Photo by Bill Fairs on Unsplash
I recently read a passage from Scott Alexander (formerly the Slate Star Codex writer, now writing a Substack called Astral Codex Ten) that reminded me of something Robert Anton Wilson had written. I'll quote the RAW passage, then the Alexander.
Here is RAW on how freedom of speech for people you like also has to be freedom of speech for people you despise (source and more background):
I think Neal Wilgus has his head up his ass. With all his ifs and ands and buts and subordinate clauses and modifications, he still seems to be endorsing the idea that any "moralist" that thinks X's way of life is "immoral" has the right to come in and trash anything X owns, and I find that bloody damned terrifying. It only seems remotely akin to sanity if you substitute some person or group you violently dislike for "X,"but put your own name in the place of the "X's " and read it again. See what you think then. If it doesn't work with "the NAACP" or "Bob Shea" or "the Credit Unions" in place of X, it seems a very dangerous idea, even if "Mobil Oil" or "the American Nazi Party" in place of X does not upset you immediately.

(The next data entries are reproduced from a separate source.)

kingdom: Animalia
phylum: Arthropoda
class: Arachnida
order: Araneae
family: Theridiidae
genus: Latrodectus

Civil liberties remain indivisible, and what can be done to Catholics or Mobil Oil today can be done to Protestants or nudists tomorrow. ("If they can take Hancock's wharf they can take your cow or my barn," as John Adams once said.) Since the majority always rejects the Bill of Rights whenever a sociologist tries the experiment by offering it for approval by a cross-section of the population, and since George Bush earned great enthusiasm for his attacks on the ACLU, I don't suppose Wilgus or most people will understand this point, but we libertarians have to keep saying it over and over, every generation, and hope it will eventually register.
Maybe Wilgus thinks he knows who "is" "really" "immoral" and who isn't, and only supports vigilante action against the "really" "immoral"? I would congratulate him on having attained Papal Infallibility, except that I suspect he has only obtained the delusion of Papal Infallibility.
And here is Scott Alexander, from his July links edition of his newsletter. (His links collections are invariably interesting.)
33: I used to hope that freedom and tolerance would win in the end because everyone would realize that they were weird and unpopular in some way, and so tolerating weird unpopular people was in everybody’s common interest (cf. “They came for the Communists, but I did not complain…). Since then the world has taken every opportunity to disabuse me of the notion that this could ever possibly work, but I guess it’s still possible to disappoint me. The latest example is /r/forcedbreeding, a fetish subreddit fetish about men enslaving, raping, and forceably impregnating women, which shut down recently to protest Reddit for not censoring pro-Russian subreddits enough. Apparently they’re back up now, but their top stickied post is still a demand that Reddit ban anti-COVID-vaccine subreddits. Another metaphor for life?